* **PAGE EXCERPT**
:::::

Subtitle file exercise, translating Python to Rust

I love the movie Crouching Tiger Hidden Dragon (CTHD), especially the bar scene. I tried to find the screenplay for the movie in Mandarin. I found an awesome GitHub project (subtitle-combiner) and started thinking…

subtitle-combiner is great because its Git repository includes the subtitle files (SRT files) for CTHD in many different languages, including Simplified Mandarin, Traditional Mandarin, Pinyin and English. The subtitles are a treasure, it’s hard to find the CTHD screenplay in Mandarin; maybe we can create the transcript from the subtitles!

The subtitle-combiner Git repo includes a Python program which combines multiple subtitle files into one subtitle file. For example, it combines Simplified Mandarin subtitles and Pinyin subtitles into Mandarin+Pinyin subtitles.

subtitle-combiner uses Python so I can understand it; specifically subtitle-combiner uses Python 2 so it would be good practice to translate the project to Python 3 and a challenging exercise to translate the project to Rust.

Converting to Rust

Creating the rust-srt-combiner

Before I began I installed Rust. I’ve been using the Rust Book experiment. The Rust book and most resources teach you to use rustup to manage your Rust installation.

:::::

* **PROBLEM SET**
1. In the subtitle-combiner post, which Python version does the subtitle-combiner program use?
2. Continue the post about translating subtitle-combiner to Rust from its final sentence.

:::::

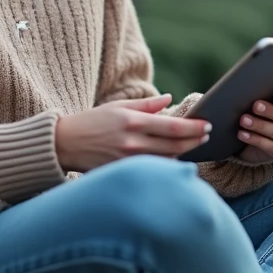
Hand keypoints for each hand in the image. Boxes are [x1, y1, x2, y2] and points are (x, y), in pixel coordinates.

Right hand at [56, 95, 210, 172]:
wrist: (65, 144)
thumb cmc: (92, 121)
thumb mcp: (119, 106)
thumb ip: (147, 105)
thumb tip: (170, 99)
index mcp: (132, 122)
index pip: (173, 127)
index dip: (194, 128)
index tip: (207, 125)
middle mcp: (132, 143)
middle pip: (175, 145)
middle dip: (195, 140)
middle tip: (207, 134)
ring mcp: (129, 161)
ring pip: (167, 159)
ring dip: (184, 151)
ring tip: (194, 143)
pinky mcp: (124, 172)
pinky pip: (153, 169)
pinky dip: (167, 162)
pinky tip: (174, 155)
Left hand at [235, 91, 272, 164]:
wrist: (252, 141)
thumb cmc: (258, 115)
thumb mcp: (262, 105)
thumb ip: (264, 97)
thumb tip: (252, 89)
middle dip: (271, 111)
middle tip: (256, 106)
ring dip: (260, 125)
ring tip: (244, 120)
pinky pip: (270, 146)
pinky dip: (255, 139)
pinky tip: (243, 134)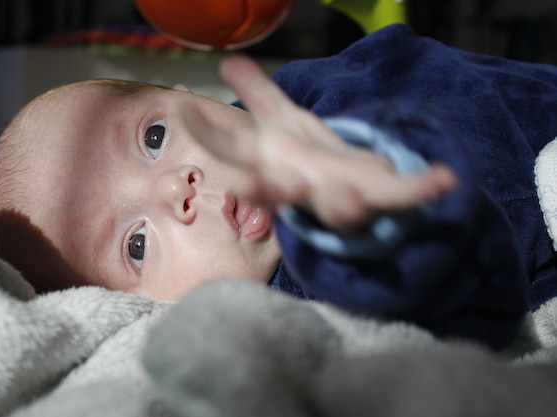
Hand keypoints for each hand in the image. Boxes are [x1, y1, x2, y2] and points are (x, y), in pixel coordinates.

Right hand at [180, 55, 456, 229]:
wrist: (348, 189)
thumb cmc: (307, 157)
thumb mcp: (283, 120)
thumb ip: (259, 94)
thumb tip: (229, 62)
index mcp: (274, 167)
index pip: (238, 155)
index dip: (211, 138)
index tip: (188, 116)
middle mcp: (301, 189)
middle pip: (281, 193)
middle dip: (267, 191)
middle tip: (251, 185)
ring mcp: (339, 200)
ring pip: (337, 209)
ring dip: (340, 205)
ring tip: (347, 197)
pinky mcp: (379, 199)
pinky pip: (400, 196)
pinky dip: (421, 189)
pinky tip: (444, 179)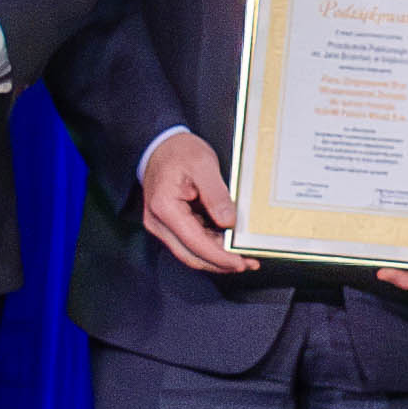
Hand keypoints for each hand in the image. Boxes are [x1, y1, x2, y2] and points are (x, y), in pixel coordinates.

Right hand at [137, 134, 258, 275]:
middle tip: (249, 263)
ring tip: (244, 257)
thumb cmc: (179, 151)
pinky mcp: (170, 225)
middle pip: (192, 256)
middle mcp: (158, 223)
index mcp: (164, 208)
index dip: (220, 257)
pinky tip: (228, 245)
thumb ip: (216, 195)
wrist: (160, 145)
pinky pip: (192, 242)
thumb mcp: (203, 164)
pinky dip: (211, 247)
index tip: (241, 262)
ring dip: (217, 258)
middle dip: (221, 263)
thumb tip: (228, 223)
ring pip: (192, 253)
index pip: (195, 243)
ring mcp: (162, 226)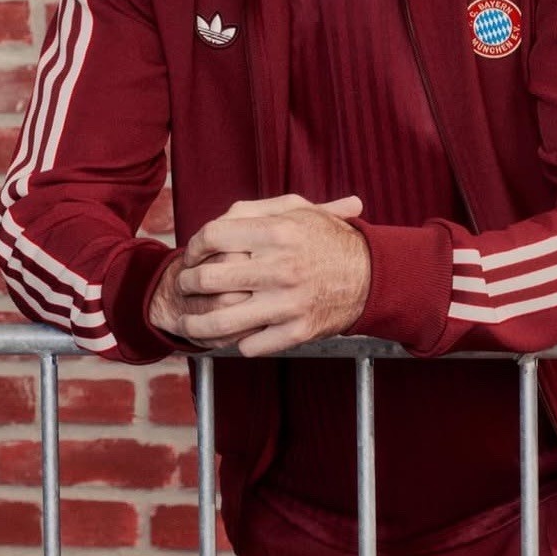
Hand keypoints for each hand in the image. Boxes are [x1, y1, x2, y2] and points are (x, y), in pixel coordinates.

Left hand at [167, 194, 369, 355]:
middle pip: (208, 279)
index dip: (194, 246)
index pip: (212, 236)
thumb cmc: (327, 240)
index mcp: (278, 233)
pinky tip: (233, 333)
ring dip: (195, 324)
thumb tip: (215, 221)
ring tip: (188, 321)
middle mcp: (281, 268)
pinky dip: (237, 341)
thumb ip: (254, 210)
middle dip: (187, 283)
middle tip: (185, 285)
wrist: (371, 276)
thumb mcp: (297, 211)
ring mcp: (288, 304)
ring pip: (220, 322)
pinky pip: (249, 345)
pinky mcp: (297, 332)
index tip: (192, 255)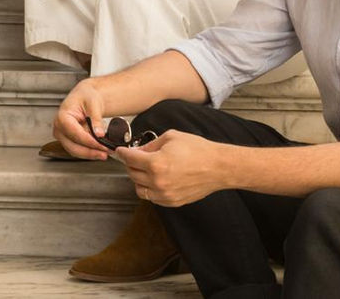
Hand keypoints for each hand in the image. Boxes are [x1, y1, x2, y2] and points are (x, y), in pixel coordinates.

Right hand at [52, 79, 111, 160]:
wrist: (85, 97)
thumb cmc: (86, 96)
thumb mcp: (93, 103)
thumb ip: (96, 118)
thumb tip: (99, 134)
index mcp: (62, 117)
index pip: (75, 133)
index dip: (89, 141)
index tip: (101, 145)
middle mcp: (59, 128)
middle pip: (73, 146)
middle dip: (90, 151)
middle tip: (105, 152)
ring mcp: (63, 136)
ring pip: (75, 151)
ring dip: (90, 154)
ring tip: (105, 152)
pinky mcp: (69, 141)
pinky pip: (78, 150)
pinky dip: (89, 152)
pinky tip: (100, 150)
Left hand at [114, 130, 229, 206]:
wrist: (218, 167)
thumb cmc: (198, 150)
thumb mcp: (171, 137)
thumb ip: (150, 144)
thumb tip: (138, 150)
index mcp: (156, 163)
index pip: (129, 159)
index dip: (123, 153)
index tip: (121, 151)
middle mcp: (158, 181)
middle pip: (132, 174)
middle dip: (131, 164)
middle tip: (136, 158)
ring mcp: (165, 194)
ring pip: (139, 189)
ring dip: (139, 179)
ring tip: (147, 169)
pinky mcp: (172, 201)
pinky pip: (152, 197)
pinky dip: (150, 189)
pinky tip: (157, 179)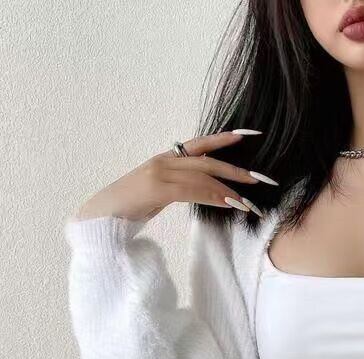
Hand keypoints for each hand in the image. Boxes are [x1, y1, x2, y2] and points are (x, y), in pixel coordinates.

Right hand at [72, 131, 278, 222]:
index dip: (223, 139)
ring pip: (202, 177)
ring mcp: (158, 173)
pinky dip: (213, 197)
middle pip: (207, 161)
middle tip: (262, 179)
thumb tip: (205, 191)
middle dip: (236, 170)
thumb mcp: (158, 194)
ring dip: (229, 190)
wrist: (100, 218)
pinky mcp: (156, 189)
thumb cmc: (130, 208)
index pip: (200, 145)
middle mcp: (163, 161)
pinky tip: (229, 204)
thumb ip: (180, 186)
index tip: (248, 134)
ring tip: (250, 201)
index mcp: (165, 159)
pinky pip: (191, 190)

:::::

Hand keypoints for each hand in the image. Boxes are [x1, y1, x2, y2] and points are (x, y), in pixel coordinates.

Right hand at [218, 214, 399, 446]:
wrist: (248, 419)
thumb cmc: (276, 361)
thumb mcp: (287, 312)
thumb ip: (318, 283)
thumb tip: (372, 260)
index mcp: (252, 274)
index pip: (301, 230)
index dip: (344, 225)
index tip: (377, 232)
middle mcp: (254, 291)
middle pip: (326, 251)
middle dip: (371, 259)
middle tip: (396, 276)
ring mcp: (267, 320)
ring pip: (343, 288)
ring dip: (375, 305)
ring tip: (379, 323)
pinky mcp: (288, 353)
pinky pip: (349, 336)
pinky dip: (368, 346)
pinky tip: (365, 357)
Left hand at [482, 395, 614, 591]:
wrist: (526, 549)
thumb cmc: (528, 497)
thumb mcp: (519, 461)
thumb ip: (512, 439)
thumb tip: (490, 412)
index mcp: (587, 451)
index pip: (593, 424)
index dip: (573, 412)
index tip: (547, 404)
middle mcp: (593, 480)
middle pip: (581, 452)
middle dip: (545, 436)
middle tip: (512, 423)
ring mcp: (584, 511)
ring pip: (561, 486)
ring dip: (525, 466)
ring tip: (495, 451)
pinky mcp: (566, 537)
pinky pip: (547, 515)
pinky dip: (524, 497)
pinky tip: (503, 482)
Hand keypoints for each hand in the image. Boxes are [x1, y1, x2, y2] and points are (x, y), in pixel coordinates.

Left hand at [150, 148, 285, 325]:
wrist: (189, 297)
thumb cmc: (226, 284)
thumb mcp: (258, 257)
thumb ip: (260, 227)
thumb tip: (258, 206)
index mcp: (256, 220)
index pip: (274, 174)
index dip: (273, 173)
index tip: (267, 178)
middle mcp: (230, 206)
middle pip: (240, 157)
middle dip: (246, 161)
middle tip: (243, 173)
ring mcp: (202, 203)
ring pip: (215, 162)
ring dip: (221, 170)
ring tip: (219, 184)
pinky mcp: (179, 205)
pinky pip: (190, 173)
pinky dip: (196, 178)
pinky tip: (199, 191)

:::::

* **EXERCISE RESULTS**
1. Python 2.

2.
The first real step in converting to Rust is to create a Rust project. The Hello, Cargo! chapter teaches us how to create a new project using cargo new. Let’s name our project the rust-srt-combiner:

$ cargo new rust-srt-combiner
        Created binary (application) `rust-srt-combiner` package

Our new cargo project comes with a Cargo.toml file. The *.toml format is easy to read, but we should add a description property to credit where credit’s due. Notice our description property points to the original subtitles-combiner git repo:

[package]
name = "rust-srt-combiner"
version = "0.1.0"
edition = "2021"
# the description we added vvvvvvvvvvvvvvvvvvvvvvvvvvv
description = "A Rust translation of this project https://github.com/gterzian/Subtitles-combiner"

[dependencies]

Translating combine.py

Next we could create the Rust equivalent of a “Python package” (note subtitles-combiner has a Python init.py file), or we could focus on the core logic in the combine.py file. The combine.py file starts by creating an ArgumentParser so subtitles-combiner can be run from the command line. We’ll ignore “packaging” and argument-parsing for now – we can run our Rust program with cargo run and hard-code any arguments. Let’s focus on the most important part: subtitle file parsing.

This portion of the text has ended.